Diversity and subcellular distribution of archaeal secreted proteins

Abstract

Secreted proteins make up a significant percentage of a prokaryotic proteome and play critical roles in important cellular processes such as polymer degradation, nutrient uptake, signal transduction, cell wall biosynthesis, and motility. The majority of archaeal proteins are believed to be secreted either in an unfolded conformation via the universally conserved Sec pathway or in a folded conformation via the Twin arginine transport (Tat) pathway. Extensive in vivo and in silico analyses of N-terminal signal peptides that target proteins to these pathways have led to the development of computational tools that not only predict Sec and Tat substrates with high accuracy but also provide information about signal peptide processing and targeting. Predictions therefore include indications as to whether a substrate is a soluble secreted protein, a membrane or cell wall anchored protein, or a surface structure subunit, and whether it is targeted for post-translational modification such as glycosylation or the addition of a lipid. The use of these in silico tools, in combination with biochemical and genetic analyses of transport pathways and their substrates, has resulted in improved predictions of the subcellular localization of archaeal secreted proteins, allowing for a more accurate annotation of archaeal proteomes, and has led to the identification of potential adaptations to extreme environments, as well as phyla-specific pathways among the archaea. A more comprehensive understanding of the transport pathways used and post-translational modifications of secreted archaeal proteins will also facilitate the identification and heterologous expression of commercially valuable archaeal enzymes.

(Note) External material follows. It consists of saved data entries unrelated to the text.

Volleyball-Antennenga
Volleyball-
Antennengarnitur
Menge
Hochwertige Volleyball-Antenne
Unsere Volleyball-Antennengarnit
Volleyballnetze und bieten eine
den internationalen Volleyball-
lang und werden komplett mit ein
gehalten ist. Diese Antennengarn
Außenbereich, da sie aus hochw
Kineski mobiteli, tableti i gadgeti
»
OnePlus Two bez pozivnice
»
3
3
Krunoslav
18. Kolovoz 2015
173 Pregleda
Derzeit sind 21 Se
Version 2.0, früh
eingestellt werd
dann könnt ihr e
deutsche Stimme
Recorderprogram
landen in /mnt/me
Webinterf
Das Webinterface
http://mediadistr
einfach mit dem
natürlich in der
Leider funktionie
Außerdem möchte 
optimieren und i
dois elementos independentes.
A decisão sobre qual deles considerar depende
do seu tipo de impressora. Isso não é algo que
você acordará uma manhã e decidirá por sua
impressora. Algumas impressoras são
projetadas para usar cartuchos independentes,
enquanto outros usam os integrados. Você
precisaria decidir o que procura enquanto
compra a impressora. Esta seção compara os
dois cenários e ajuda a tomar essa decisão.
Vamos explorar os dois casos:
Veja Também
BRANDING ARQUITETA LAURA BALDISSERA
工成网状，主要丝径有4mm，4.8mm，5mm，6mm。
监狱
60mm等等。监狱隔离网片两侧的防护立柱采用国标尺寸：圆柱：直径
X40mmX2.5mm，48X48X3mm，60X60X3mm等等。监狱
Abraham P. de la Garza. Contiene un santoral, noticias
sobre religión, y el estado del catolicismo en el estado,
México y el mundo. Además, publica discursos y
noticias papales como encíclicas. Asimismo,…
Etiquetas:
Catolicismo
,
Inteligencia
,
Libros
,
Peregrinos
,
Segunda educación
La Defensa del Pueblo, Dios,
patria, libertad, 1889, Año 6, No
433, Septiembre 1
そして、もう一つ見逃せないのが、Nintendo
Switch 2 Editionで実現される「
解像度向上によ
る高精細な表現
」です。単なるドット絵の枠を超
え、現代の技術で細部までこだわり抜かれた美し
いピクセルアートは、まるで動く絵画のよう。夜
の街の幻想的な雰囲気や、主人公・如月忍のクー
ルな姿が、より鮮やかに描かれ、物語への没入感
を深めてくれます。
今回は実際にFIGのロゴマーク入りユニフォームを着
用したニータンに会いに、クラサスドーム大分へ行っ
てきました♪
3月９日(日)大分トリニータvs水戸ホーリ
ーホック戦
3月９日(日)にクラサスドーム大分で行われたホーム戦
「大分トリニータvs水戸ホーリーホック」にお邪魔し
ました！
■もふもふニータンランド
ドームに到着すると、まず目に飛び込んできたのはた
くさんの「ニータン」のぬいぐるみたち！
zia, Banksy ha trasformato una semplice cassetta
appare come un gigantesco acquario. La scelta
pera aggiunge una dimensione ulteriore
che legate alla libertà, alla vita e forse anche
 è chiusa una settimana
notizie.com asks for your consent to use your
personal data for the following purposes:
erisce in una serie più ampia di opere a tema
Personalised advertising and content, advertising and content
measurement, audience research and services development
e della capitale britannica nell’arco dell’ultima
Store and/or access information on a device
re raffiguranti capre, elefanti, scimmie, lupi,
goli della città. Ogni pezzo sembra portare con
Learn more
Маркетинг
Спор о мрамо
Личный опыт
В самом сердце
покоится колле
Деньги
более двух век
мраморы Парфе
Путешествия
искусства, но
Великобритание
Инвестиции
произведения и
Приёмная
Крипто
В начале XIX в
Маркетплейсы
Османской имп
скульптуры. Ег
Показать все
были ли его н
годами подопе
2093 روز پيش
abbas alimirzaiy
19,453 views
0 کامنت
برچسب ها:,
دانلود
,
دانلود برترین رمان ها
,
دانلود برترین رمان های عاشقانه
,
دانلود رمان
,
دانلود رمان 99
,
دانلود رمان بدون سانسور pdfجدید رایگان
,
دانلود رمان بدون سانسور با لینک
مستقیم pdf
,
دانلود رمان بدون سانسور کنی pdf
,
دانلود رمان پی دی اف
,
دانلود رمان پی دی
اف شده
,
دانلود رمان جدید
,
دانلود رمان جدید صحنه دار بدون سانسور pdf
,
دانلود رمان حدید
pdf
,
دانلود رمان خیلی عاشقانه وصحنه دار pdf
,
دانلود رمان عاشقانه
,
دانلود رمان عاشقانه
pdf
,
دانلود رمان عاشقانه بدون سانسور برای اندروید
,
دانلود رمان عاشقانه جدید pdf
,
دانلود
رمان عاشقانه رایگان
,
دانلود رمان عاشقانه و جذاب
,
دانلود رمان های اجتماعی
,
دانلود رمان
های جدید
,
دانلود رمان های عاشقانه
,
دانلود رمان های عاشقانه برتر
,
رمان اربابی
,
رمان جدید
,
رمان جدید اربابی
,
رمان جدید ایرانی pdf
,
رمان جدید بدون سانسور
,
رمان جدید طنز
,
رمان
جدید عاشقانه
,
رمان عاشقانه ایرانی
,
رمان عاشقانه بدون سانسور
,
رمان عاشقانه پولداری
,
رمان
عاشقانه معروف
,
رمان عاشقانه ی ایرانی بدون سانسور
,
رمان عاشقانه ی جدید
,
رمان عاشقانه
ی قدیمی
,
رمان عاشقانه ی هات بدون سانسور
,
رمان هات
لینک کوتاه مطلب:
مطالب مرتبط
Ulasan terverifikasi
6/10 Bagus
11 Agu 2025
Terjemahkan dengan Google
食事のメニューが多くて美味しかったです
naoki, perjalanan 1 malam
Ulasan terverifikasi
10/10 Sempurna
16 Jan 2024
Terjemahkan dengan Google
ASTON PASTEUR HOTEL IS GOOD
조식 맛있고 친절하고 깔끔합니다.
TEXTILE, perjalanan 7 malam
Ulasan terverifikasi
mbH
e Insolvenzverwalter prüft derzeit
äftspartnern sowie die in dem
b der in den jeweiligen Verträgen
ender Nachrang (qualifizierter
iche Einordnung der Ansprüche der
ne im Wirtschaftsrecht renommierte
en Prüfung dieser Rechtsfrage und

Keywords: Sec transport; Tat transport; archaea; archaeosortase; cell surface structures; lipoprotein; pili; protein transport.

Figure 1

Archaeal protein secretion and subcellular localization. Proteins that contain Tat signal peptides pass the cytoplasmic membrane (CM) through the Tat translocon after translation and folding. Conversely, protein translocation through the Sec pore can occur co- and possibly post-translationally. Upon secretion and signal peptide processing, Sec and Tat substrates can be released into the extracellular milieu (1), be embedded into the membrane via a lipid anchor (2) or a C-terminal transmembrane segment (3). In silico data also suggest that Sec substrates may be anchored to the cell wall in an archaeosortase-dependent manner (4) and a number of type IV pilin-like proteins have been shown to assemble into cell appendages (5). In I. hospitalis, an additional outer membrane (OM) is present and periplasmic vesicles (6) are thought to play a role in the trafficking of secreted and outer membrane proteins across the periplasmic space. See text for details. Cell components are not drawn to scale.

Figure 2

Detection of extracellular protein activities. (A) Overlay assay with colonies of S. acidocaldarius wt (right) and ΔsulAB mutant (left) grown on a lawn of S. solfataricus strain P2. Clear halos surrounding the colonies indicate killing of archaea by the sulfolobicins. Image reproduced with permission from Ellen et al. (2011). (B) Iodine vapor staining of H. volcanii expressing wild-type (left) or signal sequence mutated (right) α-amylase grown on rich medium supplemented with 0.2% soluble starch. Clear halos surrounding colonies indicate starch hydrolysis by extracytoplasmic α-amylase (Rose et al., 2002).

Figure 3

Archaeal surface structures. (A) Tetrathionate hydrolase from A. hospitalis YS8 assembles into zipper-like particles on the cell surface. Image reproduced with permission from Krupovic et al. (2012). (B) Electron micrographs of M. maripaludis cells expressing type IV pilus-like structures. Arrows indicate EppA-processed pili, while additional, thicker structures, are PibD-processed flagella. Samples were negatively stained with 2% phosphotungstic acid. Image reproduced with permission from (VanDyke et al., 2008). (C) Non-type IV Mth60 fimbriae of planktonic M. thermoautotrophicus cells by staining with AlexaFluor^®488 (Thoma et al., 2008). Image courtesy of R. Wirth, University of Regensburg, Germany. (D) Secreted halomucin complexes (stained green with specific antibody coupled to fluorescein) surrounds quadratic Haloarcula marismortui cell (stained red by Nile blue for polyhydroxy butyrate). Unpublished image, courtesy of D. Oesterhelt, Max Planck Institute of Biochemistry, Martinsried, Germany.

Figure 4

Ignicoccus hospitalis protein transport into and across the outer membrane. (A) Localization of A₁A_O ATP synthase on I. hospitalis outer membrane by EM of ultrathin sections and labeled with antibodies specifically raised against the purified 440-kDa ATPase complex (Kuper et al., 2010). Image courtesy of T. Heimerl, H. Huber, and R. Rachel, University of Regensburg, Germany. (B) Electron micrographs of I. hospitalis ultrathin sections. Outer membrane of I. hospitalis and the cell surface of N. equitans in direct contact (Junglas et al., 2008). Image courtesy of T. Heimerl, H. Huber, and R. Rachel, and image (B) courtesy of H. Huber and R. Rachel, University of Regensburg, Germany.